Искусствоведческая мысль присвоила многофигурным композициям Веласкеса статус вечной загадки; стараниями Мишеля Фуко мы отныне видим в «Менинах» философский ребус, а в облике царственного Веласкеса нас ослепляет загадочность. Загадочность Веласкеса объясняется тем, что никакой загадки нет; он действительно был царедворцем, он действительно писал заказные портреты и не выносил суждений о модели. Он действительно написал портрет царской семьи, значение которого не описать в рамках философского дискурса. Он написал также полотно на тему изгнания мо-рисков и прославил сдачу Бреды – бесполезное завоевание голландского города, переходившего из рук в руки.
Артуро Перес-Реверте (современный испанский писатель, реконструктор истории, с легким уклоном в национализм) посвятил тетралогию описанию жизни «честного» испанского пехотинца времен Тридцатилетней войны – пушечного мяса испанской империи, капитана Диего Алатристе. Перес-Реверте в числе прочего придумал, что капитан Алатристе запечатлен Веласкесом в картине «Сдача Бреды». Эта выдумка потребовалась писателю, чтобы представить творение Веласкеса чуть более человечным. Однако человечного в картине мало. Она писалась, дабы увековечить победы Тридцатилетней войны. Как и в случае «Изгнания морисков», Веласкес взялся за дело охотно, с энтузиазмом. Первый план картины занимает обширный лоснящийся лошадиный круп; хвост и зад полковой лошади выписаны тщательно; Веласкес столь часто писал конные парадные портреты, что в глянцевом изображении конской задницы ему равных нет. Внимательный зритель не может избежать сравнения этого лошадиного зада на первом плане – с задом богини Венеры, возлежащей с зеркалом: в пленительном холсте тыльная часть богини тоже находится на первом плане. Блики, упругость, композиционная подача – все сходится. Эта деталь, пусть не столь возвышенная, великолепно сочетается с образами Бахуса и Гефеста, увиденными Веласкесом плотными, рубенсоподобными персонажами. Снижение пафоса (Вакх предстает перед нами пухлым юношей, не имеющим божественных черт) не есть цель, это скорее следствие эстетики Веласкеса.
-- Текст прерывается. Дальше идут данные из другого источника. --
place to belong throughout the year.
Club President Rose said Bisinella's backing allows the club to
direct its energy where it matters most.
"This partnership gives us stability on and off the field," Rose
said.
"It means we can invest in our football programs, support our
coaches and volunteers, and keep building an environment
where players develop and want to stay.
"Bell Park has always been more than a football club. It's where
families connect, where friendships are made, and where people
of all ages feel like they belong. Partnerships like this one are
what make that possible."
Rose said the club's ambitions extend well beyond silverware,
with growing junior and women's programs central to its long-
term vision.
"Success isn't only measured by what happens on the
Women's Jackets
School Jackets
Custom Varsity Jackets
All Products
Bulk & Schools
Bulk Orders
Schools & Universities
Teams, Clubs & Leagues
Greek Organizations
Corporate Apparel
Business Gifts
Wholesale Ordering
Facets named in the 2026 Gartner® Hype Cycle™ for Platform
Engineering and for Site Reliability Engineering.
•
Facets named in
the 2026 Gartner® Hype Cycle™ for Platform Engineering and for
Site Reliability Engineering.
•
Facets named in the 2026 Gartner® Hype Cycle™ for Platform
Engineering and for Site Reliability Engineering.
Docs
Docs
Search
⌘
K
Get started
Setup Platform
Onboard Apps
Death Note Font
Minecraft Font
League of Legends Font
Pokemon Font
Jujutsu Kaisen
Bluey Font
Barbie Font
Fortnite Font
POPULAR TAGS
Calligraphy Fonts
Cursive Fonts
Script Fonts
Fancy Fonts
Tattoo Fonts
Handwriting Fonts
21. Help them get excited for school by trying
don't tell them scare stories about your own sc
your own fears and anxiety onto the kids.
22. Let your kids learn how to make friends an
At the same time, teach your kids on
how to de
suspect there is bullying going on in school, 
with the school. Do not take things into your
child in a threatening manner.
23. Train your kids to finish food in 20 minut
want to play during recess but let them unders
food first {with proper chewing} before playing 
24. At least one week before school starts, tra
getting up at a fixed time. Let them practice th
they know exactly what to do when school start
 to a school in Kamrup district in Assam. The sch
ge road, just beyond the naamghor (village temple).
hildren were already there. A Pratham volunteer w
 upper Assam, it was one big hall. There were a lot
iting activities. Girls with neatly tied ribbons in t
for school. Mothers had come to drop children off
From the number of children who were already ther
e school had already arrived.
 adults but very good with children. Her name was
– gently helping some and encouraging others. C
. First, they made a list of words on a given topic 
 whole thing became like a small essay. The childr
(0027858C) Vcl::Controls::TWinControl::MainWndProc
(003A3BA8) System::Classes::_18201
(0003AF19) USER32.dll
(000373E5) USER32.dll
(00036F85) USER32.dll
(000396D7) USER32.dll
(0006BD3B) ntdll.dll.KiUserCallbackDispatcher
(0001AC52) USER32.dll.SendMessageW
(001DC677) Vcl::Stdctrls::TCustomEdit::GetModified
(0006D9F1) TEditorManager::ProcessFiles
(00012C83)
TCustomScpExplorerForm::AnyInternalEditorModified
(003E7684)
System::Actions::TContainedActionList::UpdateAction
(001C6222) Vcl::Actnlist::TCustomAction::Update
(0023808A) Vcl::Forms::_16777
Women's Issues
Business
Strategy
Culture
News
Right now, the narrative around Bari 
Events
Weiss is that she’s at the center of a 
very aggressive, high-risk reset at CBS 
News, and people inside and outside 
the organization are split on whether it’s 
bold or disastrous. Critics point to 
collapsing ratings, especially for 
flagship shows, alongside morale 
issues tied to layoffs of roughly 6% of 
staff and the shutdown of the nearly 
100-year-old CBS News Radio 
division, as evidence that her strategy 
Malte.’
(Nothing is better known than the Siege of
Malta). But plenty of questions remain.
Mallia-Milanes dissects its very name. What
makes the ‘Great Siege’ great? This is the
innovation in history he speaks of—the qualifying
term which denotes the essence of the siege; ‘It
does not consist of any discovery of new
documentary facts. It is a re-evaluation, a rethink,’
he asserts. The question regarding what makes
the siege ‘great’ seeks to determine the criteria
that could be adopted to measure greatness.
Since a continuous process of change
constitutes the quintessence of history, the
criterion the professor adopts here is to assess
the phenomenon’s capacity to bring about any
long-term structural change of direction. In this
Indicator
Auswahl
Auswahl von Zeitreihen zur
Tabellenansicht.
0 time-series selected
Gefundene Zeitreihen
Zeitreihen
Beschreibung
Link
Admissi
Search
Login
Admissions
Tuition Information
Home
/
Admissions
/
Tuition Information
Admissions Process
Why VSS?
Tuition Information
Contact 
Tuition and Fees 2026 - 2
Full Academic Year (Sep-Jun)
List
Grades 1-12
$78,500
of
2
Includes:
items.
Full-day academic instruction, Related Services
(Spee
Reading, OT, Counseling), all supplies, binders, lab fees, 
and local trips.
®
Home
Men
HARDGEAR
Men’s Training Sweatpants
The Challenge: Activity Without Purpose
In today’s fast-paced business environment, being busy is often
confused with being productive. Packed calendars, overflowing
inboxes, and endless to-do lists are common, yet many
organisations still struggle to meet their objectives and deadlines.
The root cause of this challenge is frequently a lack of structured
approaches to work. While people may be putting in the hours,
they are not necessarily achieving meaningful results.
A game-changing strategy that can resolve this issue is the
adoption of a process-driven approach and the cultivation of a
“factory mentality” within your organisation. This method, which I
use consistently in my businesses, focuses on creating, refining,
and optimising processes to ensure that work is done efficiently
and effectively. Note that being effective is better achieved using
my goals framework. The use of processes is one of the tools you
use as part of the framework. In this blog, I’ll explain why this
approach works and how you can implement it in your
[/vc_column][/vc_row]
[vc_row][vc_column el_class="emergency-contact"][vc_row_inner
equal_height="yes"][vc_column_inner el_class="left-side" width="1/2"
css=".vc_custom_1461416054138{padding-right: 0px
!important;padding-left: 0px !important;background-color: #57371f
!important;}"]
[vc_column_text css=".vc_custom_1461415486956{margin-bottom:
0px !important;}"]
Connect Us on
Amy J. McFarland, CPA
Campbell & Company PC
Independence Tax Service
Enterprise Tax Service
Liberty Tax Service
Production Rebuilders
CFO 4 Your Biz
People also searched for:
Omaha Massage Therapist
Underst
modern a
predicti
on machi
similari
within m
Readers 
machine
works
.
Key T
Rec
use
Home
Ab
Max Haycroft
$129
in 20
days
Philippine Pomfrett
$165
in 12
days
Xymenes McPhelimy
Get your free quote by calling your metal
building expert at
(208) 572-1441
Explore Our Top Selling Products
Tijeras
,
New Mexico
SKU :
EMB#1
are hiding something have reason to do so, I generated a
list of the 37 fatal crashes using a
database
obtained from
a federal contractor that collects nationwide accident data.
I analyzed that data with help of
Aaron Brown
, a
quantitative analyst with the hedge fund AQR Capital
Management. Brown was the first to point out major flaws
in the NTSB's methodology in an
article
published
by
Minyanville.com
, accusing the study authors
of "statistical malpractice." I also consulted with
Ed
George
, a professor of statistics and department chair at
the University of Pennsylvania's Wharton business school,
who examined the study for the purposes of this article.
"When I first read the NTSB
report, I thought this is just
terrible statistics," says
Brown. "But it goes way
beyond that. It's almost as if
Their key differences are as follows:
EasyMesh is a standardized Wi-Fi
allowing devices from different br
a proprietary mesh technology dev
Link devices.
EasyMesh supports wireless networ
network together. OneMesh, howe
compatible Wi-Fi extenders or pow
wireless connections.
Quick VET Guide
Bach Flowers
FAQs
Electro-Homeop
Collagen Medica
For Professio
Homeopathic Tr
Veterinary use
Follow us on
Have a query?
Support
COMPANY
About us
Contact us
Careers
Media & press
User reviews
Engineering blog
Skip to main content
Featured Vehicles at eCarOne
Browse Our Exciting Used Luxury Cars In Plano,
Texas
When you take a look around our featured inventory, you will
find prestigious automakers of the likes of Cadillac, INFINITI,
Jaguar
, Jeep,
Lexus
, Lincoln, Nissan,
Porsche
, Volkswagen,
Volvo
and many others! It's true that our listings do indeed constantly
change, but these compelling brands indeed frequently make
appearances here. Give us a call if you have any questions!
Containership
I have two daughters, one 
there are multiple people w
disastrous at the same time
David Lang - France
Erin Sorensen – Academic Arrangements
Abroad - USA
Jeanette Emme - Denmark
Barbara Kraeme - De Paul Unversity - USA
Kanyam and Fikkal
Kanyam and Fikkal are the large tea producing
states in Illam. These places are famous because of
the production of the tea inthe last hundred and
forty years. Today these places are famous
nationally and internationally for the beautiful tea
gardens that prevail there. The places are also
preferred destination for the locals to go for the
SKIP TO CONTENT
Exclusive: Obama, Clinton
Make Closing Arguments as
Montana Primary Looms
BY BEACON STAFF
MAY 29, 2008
У картин барокко нет эмоционального, содержательного центра – как программно нет центра в картинах Веласкеса; что главное в «Менинах» – бесконечные зеркала?.. Что главное в «Пряхах» – зазеркалье?.. Что главное в картине «Сдача Бреды», ради чего написан этот огромный холст? Главное – это куртуазность сеньора генерала, принимающего с любезной улыбкой ключи от города? Или главное – это лес копий, символизирующих стойкость испанской пехоты (см. капитан Алатристе), или главное – это лошадиный круп, через который зритель призван видеть историю? Никакого ответа не существует в такого рода кинематографе. Все – главное, нет ничего второстепенного перед камерой-обскурой, и, вследствие этого, ничего главного тоже нет.
Как себя вели испанские солдаты в Нидерландах, мы хорошо знаем из картин Брейгеля, да, собственно, осада Бреды была безрадостной и для самих испанцев: за бесполезную победу заплатили тысячами жизней. Однако ни скорби, ни осуждения войны в картине нет. Из двенадцати гигантских холстов, славящих двенадцать побед Испанской короны (параллельно этому залу был заказан зал с двенадцатью подвигами Геракла, отсюда – число триумфов), нет ни единого, в котором художники бы усомнились в том, что истребление себе подобных – праведно. Испанская колонизация прославлена в этих залах лучшими живописцами империи. То, как обращались испанские солдаты с аборигенами колоний Южной Америки, описано доминиканцем Бартоломе де Лас Касосом; в сравнительно недавно опубликованной работе (American Holocaust: The Conquest of the New World, Oxford University Press, USA, 1993) Давид Стеннард приводит документы и факты ошеломляющей жестокости, позволяющей говорить о геноциде. Тридцатилетняя война отстоит от колонизации Южной Америки на столетие – но пафос сохраняется на том же градусе. Мало кто из художников смог бы пойти на прославление кровопийства. В числе прочих, в состав триумфальных полотен входит «Оборона Кадиса» Франсиско Сурбарана. Веласкес, облеченный властью, пригласил провинциального художника из Севильи ко двору, дабы Сурбаран сменил свой лапидарный стиль и религиозные страсти на прославление подвигов короны. Сурбаран написал лишь этот холст и вернулся обратно в Севилью – путь, уже для Веласкеса невозможный. Веласкес, разумеется, дворцовую работу продолжил.